Responses may be lightly edited for clarity and formatting. Please note that Historic Seattle does not endorse candidates for public office.
1. What’s your favorite historic place in Seattle and why do you think it’s important?
Great question and it’s too hard to pick just one favorite historic place. I personally doorbelled voters on EVERY block in our District 4 and enjoyed many older buildings and places. In our District 4, I appreciate the historic buildings like UW’s Suzzallo Library, the University Heights Center, and the Good Shepherd Center that are centers of community activity while reminding us of the long histories of our communities. I also appreciate historic neighborhoods like the Ave, Cowen Park, and Wallingford and also older stores like Hardwick’s Hardware and Magus Books. In the U District, we are seeing lovely churches torn down and parts of Eastlake are hardly recognizable after the removal of so many older buildings and homes. Our City Council should spend more energy to protect historic places.
As Jane Jacobs notes in her seminal work The Death and Life of Great American Cities, vibrant communities require four elements including “the need for aged buildings.” She wrote “…Hundreds of ordinary enterprises, necessary to the safety and public life of streets and neighborhoods, and appreciated for their convenience and personal quality, can make out successfully in old buildings, but are inexorably slain by the high overhead of new construction.”

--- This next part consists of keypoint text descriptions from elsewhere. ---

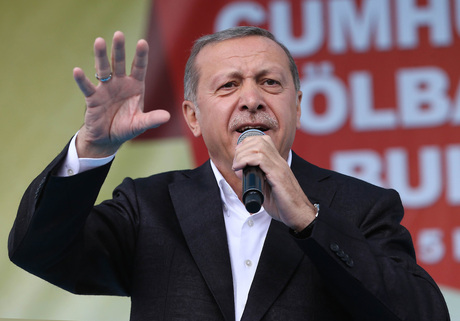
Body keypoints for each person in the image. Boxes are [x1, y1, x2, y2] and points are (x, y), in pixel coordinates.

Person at [8, 26, 450, 321]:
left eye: (270, 83)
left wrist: (308, 220)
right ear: (193, 117)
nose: (252, 99)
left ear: (296, 106)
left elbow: (422, 314)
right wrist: (91, 150)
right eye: (228, 85)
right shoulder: (149, 208)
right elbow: (38, 250)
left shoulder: (361, 207)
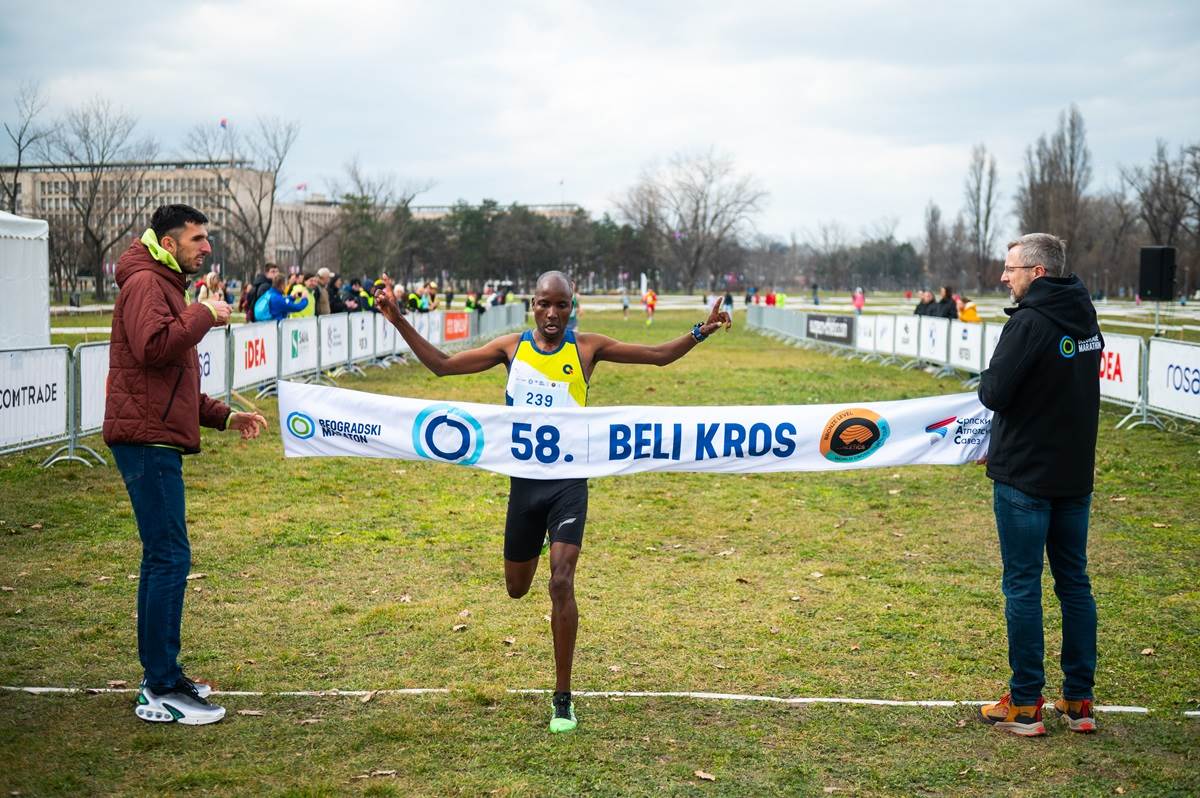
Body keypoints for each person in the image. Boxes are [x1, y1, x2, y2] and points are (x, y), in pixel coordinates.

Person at [374, 271, 730, 734]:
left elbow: (659, 357)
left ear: (571, 306)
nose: (552, 314)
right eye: (544, 304)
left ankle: (563, 697)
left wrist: (701, 330)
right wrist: (398, 320)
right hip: (525, 488)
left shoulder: (586, 349)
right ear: (533, 305)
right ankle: (538, 544)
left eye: (561, 305)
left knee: (561, 583)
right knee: (517, 588)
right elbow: (442, 365)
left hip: (568, 484)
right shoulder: (510, 349)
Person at [104, 204, 267, 726]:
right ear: (168, 243)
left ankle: (163, 674)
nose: (207, 247)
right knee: (169, 557)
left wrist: (225, 417)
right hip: (145, 442)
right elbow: (153, 349)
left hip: (156, 437)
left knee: (165, 556)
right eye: (198, 238)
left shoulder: (163, 283)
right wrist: (204, 316)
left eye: (207, 238)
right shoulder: (148, 285)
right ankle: (160, 685)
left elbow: (174, 383)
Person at [977, 233, 1103, 737]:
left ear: (1038, 273)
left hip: (1026, 478)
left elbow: (993, 391)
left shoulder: (1028, 322)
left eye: (1012, 268)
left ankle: (1026, 703)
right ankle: (1079, 699)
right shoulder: (1085, 316)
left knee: (1024, 585)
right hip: (1074, 476)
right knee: (1074, 583)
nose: (1004, 277)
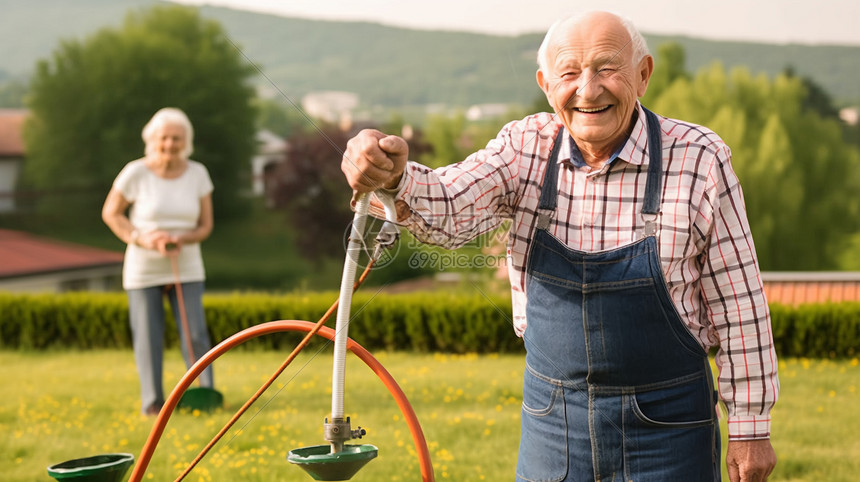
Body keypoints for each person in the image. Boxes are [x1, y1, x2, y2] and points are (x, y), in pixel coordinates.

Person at [342, 10, 778, 482]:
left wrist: (750, 428)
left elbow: (740, 304)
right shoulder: (524, 147)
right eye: (569, 73)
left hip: (669, 425)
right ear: (546, 84)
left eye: (607, 68)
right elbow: (451, 208)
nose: (588, 90)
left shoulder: (699, 159)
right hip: (553, 424)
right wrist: (396, 177)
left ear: (644, 74)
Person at [102, 107, 216, 416]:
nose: (170, 144)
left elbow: (205, 226)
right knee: (149, 337)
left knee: (195, 334)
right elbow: (111, 213)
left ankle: (204, 394)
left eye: (176, 138)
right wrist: (141, 237)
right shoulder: (135, 172)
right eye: (164, 137)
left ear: (186, 141)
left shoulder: (198, 173)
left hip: (187, 265)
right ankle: (153, 403)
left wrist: (184, 238)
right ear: (153, 139)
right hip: (143, 269)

2. How can Seattle accommodate its increase in density while preserving the unique character of its neighborhoods?
The City Council can start by adding protections to historic buildings and structures and allowing greater density in a way that does not demolish what we hold dear. Preservation of key buildings and places can foster affordability and diversity of uses because older buildings typically charge lower rents to residents and to stores.
Another candidate incorrectly stated that preserving historical facades increases rents or prices. Not true. Based on my 15 years of experience managing financial analysts that preserved affordable housing and mixed-use buildings across the country, I know that real estate developers (spurred by their investors) already charge the maximum the marketplace will bear. In other words, real estate developers don’t hold back on rents or prices; therefore, if their costs increase, they cannot magically make the marketplace accept a higher price or rent. We need a City Councilmember that has real world, financial experience.

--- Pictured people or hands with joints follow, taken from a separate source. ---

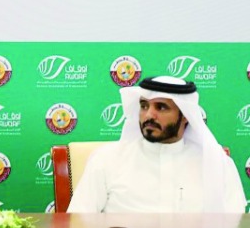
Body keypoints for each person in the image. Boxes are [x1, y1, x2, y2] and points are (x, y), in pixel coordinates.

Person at [68, 75, 246, 214]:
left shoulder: (217, 165)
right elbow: (78, 224)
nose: (148, 115)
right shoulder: (107, 159)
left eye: (161, 107)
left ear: (185, 115)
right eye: (144, 106)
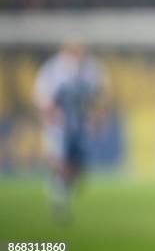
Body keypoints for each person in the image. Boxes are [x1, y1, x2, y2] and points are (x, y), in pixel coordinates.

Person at [33, 40, 108, 222]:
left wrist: (98, 118)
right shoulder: (52, 70)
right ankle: (59, 196)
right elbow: (41, 96)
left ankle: (61, 186)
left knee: (78, 168)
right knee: (62, 161)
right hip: (61, 125)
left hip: (80, 125)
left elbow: (100, 95)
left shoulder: (91, 69)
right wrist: (49, 116)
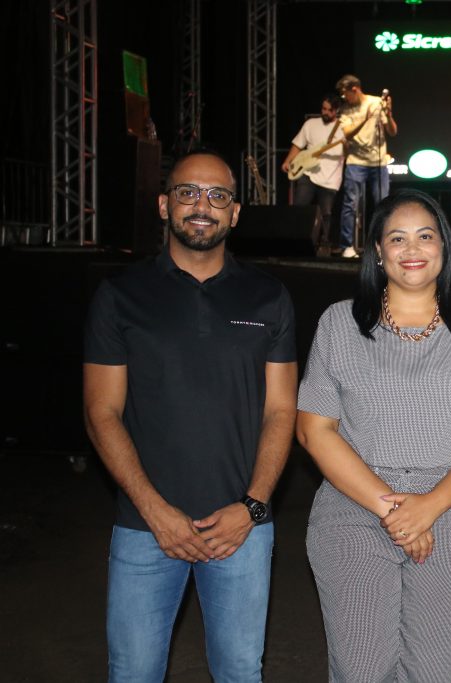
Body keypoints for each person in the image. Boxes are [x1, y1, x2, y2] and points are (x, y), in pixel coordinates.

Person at [83, 150, 298, 682]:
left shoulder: (269, 296)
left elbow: (281, 411)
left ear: (235, 212)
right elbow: (101, 413)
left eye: (218, 195)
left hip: (242, 528)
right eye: (188, 192)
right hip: (145, 526)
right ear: (164, 205)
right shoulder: (120, 295)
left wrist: (252, 507)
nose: (203, 205)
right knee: (133, 672)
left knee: (240, 672)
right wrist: (156, 512)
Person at [296, 189, 451, 681]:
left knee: (439, 671)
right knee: (360, 671)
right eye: (397, 238)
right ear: (378, 250)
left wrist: (429, 506)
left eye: (425, 236)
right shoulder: (339, 323)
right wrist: (396, 511)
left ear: (444, 247)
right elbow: (315, 431)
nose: (412, 249)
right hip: (352, 508)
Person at [281, 94, 370, 252]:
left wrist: (347, 145)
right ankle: (294, 241)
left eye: (329, 110)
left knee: (326, 214)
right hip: (308, 173)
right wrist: (288, 161)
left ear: (336, 110)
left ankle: (324, 246)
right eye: (323, 109)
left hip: (330, 179)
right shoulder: (310, 124)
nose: (325, 112)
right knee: (299, 208)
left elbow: (349, 154)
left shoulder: (344, 128)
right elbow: (298, 144)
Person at [335, 74, 398, 259]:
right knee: (350, 203)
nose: (344, 98)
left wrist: (389, 114)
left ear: (354, 89)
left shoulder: (376, 102)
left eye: (345, 93)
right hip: (355, 161)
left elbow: (392, 132)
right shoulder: (345, 110)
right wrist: (365, 118)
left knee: (383, 204)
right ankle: (347, 246)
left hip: (377, 162)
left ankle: (382, 246)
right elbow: (347, 133)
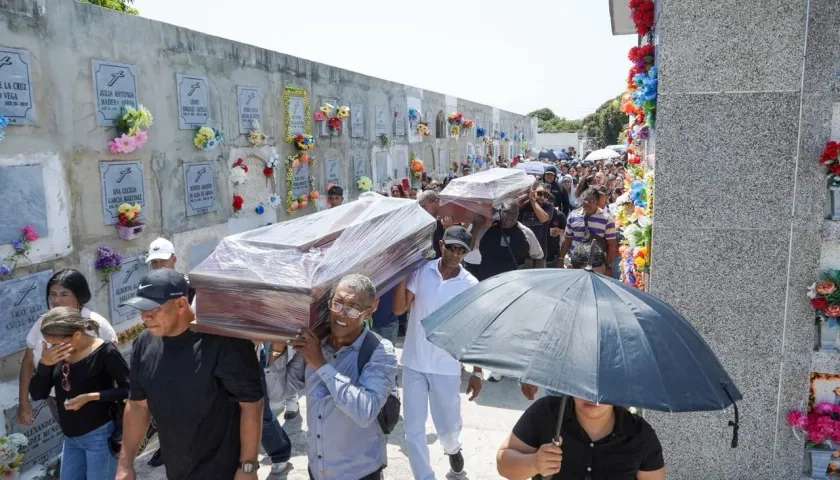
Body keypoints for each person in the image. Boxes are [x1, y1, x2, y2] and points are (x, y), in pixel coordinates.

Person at [115, 269, 263, 480]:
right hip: (176, 470)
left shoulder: (224, 343)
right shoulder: (144, 343)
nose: (145, 317)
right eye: (141, 309)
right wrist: (125, 463)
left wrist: (248, 467)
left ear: (181, 304)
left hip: (223, 471)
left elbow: (251, 405)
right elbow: (138, 405)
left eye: (153, 309)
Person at [265, 274, 398, 480]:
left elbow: (365, 411)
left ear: (371, 309)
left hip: (359, 473)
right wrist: (277, 349)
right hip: (317, 470)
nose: (341, 315)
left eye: (353, 308)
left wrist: (320, 363)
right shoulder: (316, 344)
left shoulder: (380, 351)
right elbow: (276, 394)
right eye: (337, 304)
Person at [393, 226, 483, 480]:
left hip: (446, 367)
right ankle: (424, 476)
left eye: (461, 250)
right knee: (413, 430)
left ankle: (453, 449)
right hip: (413, 363)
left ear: (466, 253)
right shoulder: (421, 272)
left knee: (447, 428)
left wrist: (477, 371)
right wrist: (402, 272)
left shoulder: (470, 285)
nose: (455, 254)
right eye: (452, 247)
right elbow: (400, 309)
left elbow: (473, 331)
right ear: (441, 244)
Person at [29, 306, 129, 480]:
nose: (53, 347)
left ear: (76, 334)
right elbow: (38, 394)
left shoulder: (105, 351)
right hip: (70, 437)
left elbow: (128, 389)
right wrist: (44, 365)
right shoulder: (57, 355)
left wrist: (91, 397)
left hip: (99, 435)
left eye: (57, 342)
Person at [18, 269, 117, 426]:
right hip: (57, 401)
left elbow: (115, 372)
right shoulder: (42, 323)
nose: (57, 300)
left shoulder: (96, 324)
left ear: (79, 295)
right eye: (52, 294)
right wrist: (23, 403)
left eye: (64, 294)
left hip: (93, 403)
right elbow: (28, 361)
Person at [496, 396, 665, 480]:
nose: (593, 395)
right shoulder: (546, 412)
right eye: (587, 384)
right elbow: (503, 463)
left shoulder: (640, 434)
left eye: (604, 384)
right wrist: (534, 463)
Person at [559, 187, 617, 275]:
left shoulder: (607, 218)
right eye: (585, 199)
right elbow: (567, 239)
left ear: (597, 202)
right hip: (575, 262)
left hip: (596, 265)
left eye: (592, 200)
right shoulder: (573, 215)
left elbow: (611, 244)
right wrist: (561, 258)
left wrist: (608, 265)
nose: (587, 203)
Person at [519, 183, 566, 269]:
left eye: (546, 195)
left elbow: (543, 218)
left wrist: (532, 200)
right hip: (523, 253)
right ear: (534, 192)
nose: (543, 197)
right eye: (540, 193)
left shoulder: (548, 208)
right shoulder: (524, 206)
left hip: (539, 254)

I also support efforts by Councilmember Lisa Herbold to prevent the loss of affordable housing. The City Council upzoned the U District again in 2017, but relied on faulty estimates. City analysts estimated the loss of up to 275 affordable units over 20 years – but in only two years, developers were planning to demolish 100 affordable units.
3. The cultural spaces which many people feel define Seattle are increasingly at risk of redevelopment. Do you feel that it is important to preserve these places, and how can we accomplish this?
Yes, the City Council should consider adding legal protections for the historic buildings and places identified by Historic Seattle and other historic preservation groups. In addition, the City Council should think more about historic buildings and places BEFORE it enacts dramatic changes to its land use code. For example, the threat to The Showbox (and subsequent lawsuit/expense) could have been prevented if the City Council had first considered what historic buildings and places were at risk BEFORE upzoning that street. When we think of what makes Seattle special, so much of it centers on historic buildings and places.
4. How would you strengthen the City’s historic preservation program to ensure continued protection of designated Seattle Landmarks and historic districts?
The team that reviews Seattle landmarks needs sufficient resources and time to protect historic buildings and places. If reviewers are short-staffed or if the process is rushed without input, then historic buildings and places get demolished or paved over.
I agree that we should apply the Racial and Social Justice Initiative’s equity lens to this process so that everyone has their voice heard and that historically marginalized and oppressed people are able to preserve what’s important to them. Policymakers must learn from the rapid gentrification of the Central District, for example.
5. What role does historic preservation play in planning and land use beyond designating landmarks and historic districts?
Preservation of key buildings and places can foster affordability and diversity of uses because older buildings typically charge lower rents to residents and to stores.